In our society, tradition and devotion are seen as simple minded belief or superstition, rather than a doorway to the sacred.  Our task is to develop our relationship with these symbols out of wisdom, with our own energy and intelligence, supporting the actual practice of the teaching.

The Three Jewels invite us to use them as a doorway to the Dhamma, for recollection, mindfulness, wisdom and kindness.
Where do you find ultimate safety? In what do you take refuge?

 

Worldly Winds

We each have our measure of joy and of suffering, which the Buddha referred to as the Eight Worldly Winds: gain and loss, pleasure and pain, praise and blame, fame and disrepute.  I suspect he named them meteorologically because, like these worldly winds, we are subject to the weather but cannot control it.  Gentle breezes to gale force winds all unpredictably blow through our lives.

Do you resist the gale winds of loss, pain, blame and disrepute, hoping that you will only have to deal with the cool breezes of gain, pleasure, praise and fame?  Our response to difficulty can be denial, fear, confusion, aggression, anger or greed, believing that these will be our protection.  We can try to escape, busy ourselves, hoping that we won’t be affected by them. The degree of our willingness to let go of the idea that the difficult winds are our fault, or are blameworthy, is the degree to which there can be joy and peace in our lives.  Our ability to graciously accede to these elements of our experience as human beings is ennobling and leads to letting go and freedom.

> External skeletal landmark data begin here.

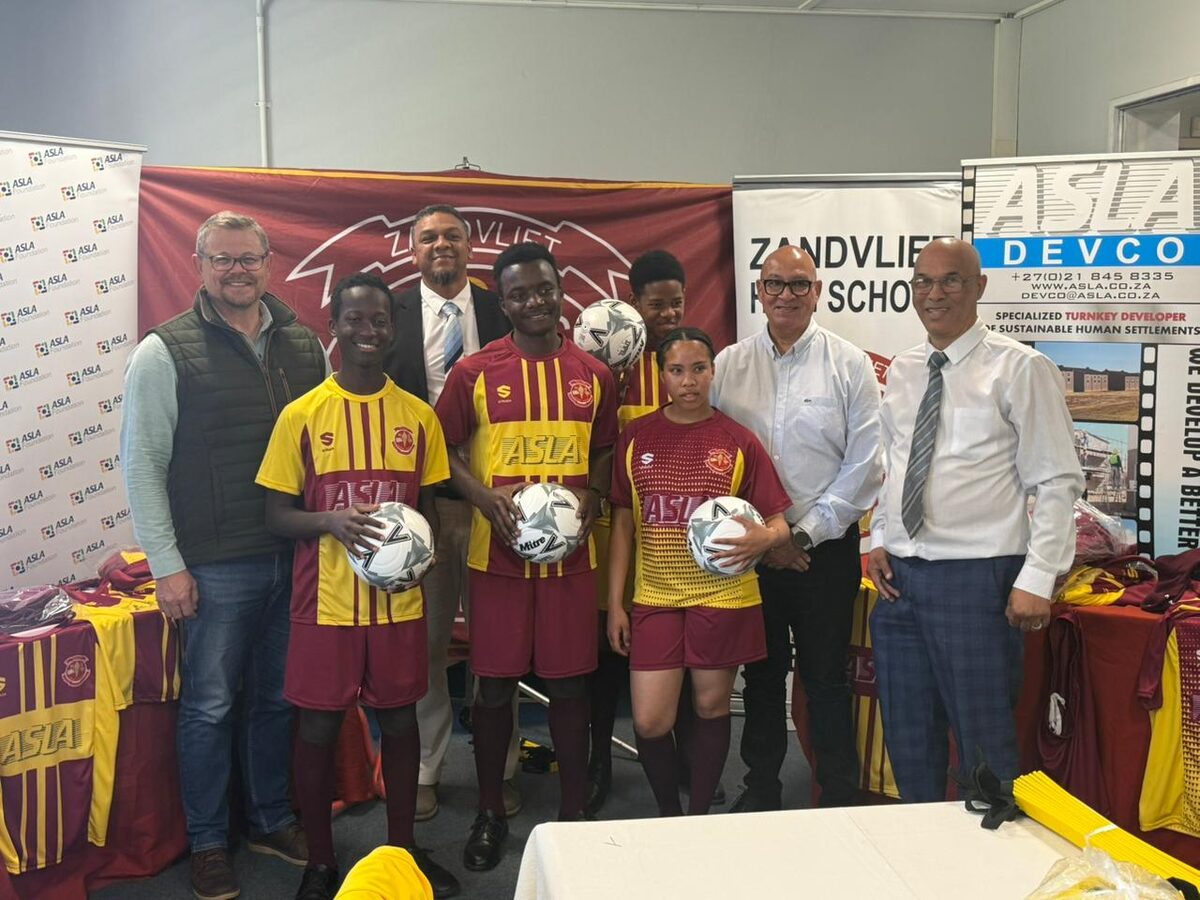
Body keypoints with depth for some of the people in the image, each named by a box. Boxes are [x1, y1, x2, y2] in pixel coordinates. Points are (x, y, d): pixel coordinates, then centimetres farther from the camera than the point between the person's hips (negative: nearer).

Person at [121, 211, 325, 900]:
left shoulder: (306, 346, 6)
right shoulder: (165, 352, -6)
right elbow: (142, 465, -6)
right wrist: (167, 565, -9)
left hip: (298, 558, 4)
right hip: (215, 565, -4)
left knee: (280, 696, 16)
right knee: (211, 706, 8)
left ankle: (273, 819, 34)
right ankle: (209, 842, 25)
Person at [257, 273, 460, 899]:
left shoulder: (418, 415, 4)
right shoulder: (302, 415, -3)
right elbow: (277, 513, -1)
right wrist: (332, 522, -20)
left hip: (400, 602, 2)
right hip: (325, 604, -2)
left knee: (399, 720, 12)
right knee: (318, 728, 7)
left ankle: (403, 846, 31)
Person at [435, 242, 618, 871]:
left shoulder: (594, 375, 7)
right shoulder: (474, 372, -1)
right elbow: (443, 451, 3)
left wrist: (591, 497, -3)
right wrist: (486, 497, -13)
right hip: (497, 552, -1)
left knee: (569, 684, 7)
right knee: (494, 685, 6)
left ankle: (573, 812, 23)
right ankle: (490, 814, 23)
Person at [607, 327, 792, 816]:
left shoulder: (738, 441, -2)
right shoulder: (636, 437, 2)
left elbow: (778, 521, 0)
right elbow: (622, 524, 6)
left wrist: (765, 536, -25)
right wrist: (615, 604, 2)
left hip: (723, 597, -1)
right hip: (655, 597, 1)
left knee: (711, 707, 10)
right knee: (649, 722, -2)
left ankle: (700, 817, 29)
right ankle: (669, 816, 24)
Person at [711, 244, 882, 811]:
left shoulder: (849, 364, -2)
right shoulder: (729, 365, 4)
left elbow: (865, 465, -5)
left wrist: (803, 534, -8)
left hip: (825, 547, -2)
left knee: (826, 678, 5)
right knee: (761, 674, 13)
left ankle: (839, 800, 20)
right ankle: (760, 791, 28)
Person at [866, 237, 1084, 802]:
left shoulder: (1020, 369, -7)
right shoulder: (901, 372, 12)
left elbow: (1057, 481, -9)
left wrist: (1036, 580, -14)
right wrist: (879, 540, 7)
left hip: (976, 578, -6)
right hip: (899, 577, 6)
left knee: (983, 743, 3)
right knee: (908, 738, 15)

Our practice trains us to lean into the rough weather, rather than trying to outrun or deny it, of course donning whatever protection is wise.  We respect and bow to the losses and disappointments, facing our fears.  We allow ourselves to be held in our capacity for presence, with wisdom and compassion in handling the arising difficulties.   Every time you are willing to turn towards difficulty, boredom and pain in your meditation practice, you strengthen the muscle to handle every wind that blows through.  Happy sailing!

 

The Beloved Community

Today we honor Dr. Martin Luther King, Jr.  Many of us see him only in oversimplified terms of race:  as an eloquent, segregation-era “voice of his people.” Yet, his words resound as moral philosophy, informed by his considerable knowledge of the writings and thought of the great philosophers.

Dr. King constantly reminded us of interconnectedness. He defined love as the binding power that holds the universe together “tying us in a single garment of destiny…in an inescapable network of mutuality.”  Each of us, he emphasized, has the power to change ourselves and the world, and reminded us to consider how one confronts social evil without creating further evil, division and enmity.

Despite the pernicious effect of segregation, he staunchly advocated love and nonviolence.  The purpose of the boycotts, he said, was “reconciliation…redemption, the creation of the beloved community.” He warned that “our loyalties must transcend our race, tribe, class, and nation.” He believed that the cornerstone for the beloved community was love and justice; and the struggle to resolve conflicts, rather than the absence of conflict, was the fertile ground on which to build it. He believed that, although laws could promote desegregation and eliminate discrimination in education, employment and housing, only a change in attitude created by love would create a society based on respect and justice.

As Coretta Scott King stated, “The beloved community is not a place, but a state of heart and mind, a spirit of hope and goodwill that transcends all boundaries and barriers and embraces all creation.”
May we together build the beloved community, realize our belonging, and feel embraced by its resounding good will.